If you fold the ring from a smaller paper, for example a 2" (50 mm) square for the Wildflower, and a 1"x 2 1/2" (25 mm x 62 mm) rectangle for the connector, you will end up with a ring you can wear on your finger.

Aug 14, 2011

Origami Quilts - Double Windmill Module

An origami quilt is a particular type of modular origami that is made by joining flat modules to obtain beautiful geometric patterns, similar to the tiles in a quilt.

If framed, quilts will make colorful decorations for your walls. Smaller quilts, made with just a few units, can be used as coasters, or as decorations in scrapbook pages and greeting cards.
You can also make unusual decorative objects by shaping them like cylinders.

Here are some examples:

Origami Quilts - Double Windmill Module

Origami Quilts - Double Windmill Module

I made these quilts with modules that I called " double windmills", and a variation of them, both designed by me. The different patterns are obtained by changing the way in which I connected the modules.
Each module was folded with regular origami paper 3"x 3" (75 mm x 75 mm).

A lot of work, but so much fun!

Aug 6, 2011

More "Sweet" Origami...

Are you one of those who cannot avoid folding every piece of paper that comes into your hand? Well, I am.

That's the case when I have candy wrappers available. I particularly like the foil-glassine or foil-wax paper wrappers. They behave like tissue-foil paper, folding nicely and holding the shape.
Many models from rectangular paper can be easily adapted to be folded with papers of slightly different proportions from the original design, so you will not need to cut your wrappers to size. Just remove any chocolate or sugar residue, and start folding :). Here are some examples:

More Sweet Origami - Candy Wrapper

More Sweet Origami - Candy Wrapper

The models in the picture were folded with cookie (alfajor) wrapping paper, that is approximately 5 1/2" x 7 1/2".
The boat and the hen are traditional models.
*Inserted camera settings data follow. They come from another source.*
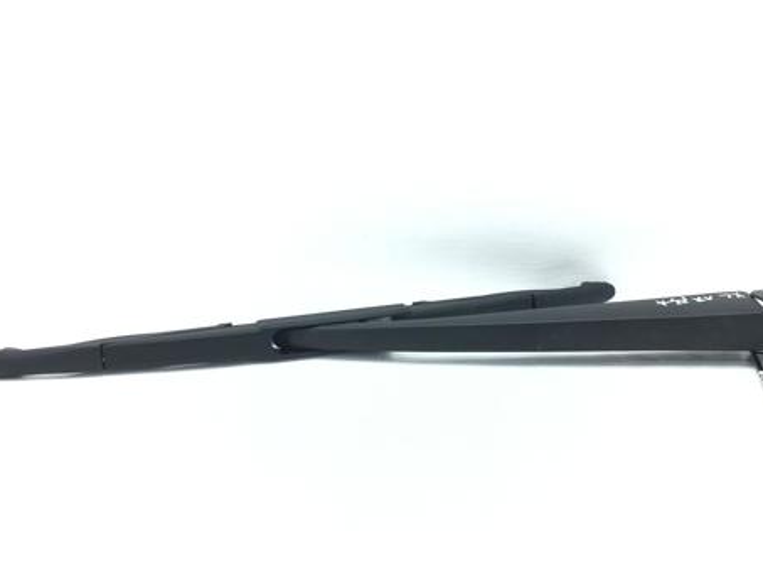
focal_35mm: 41
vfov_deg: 35.0
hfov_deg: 45.7
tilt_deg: -18.1
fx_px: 904
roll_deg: +0.6
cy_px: 342
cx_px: 413
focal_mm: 4.15
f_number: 2.2
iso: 25
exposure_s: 1/115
They were designed for a 3:2 rectangle. I found the diagrams in the book Origami, el arte del papel plegado, by A. van Breda, but they are most likely available in many other books.
The peacock was designed by Adolfo Cerceda. It was designed for a 2:1 rectangle. Because I used a shorter rectangle, it looks more like a regular turkey than a peacock. The diagram is available in the book Fascinating Origami. 101 models by Adolfo Cerceda, by Vicente Palacios.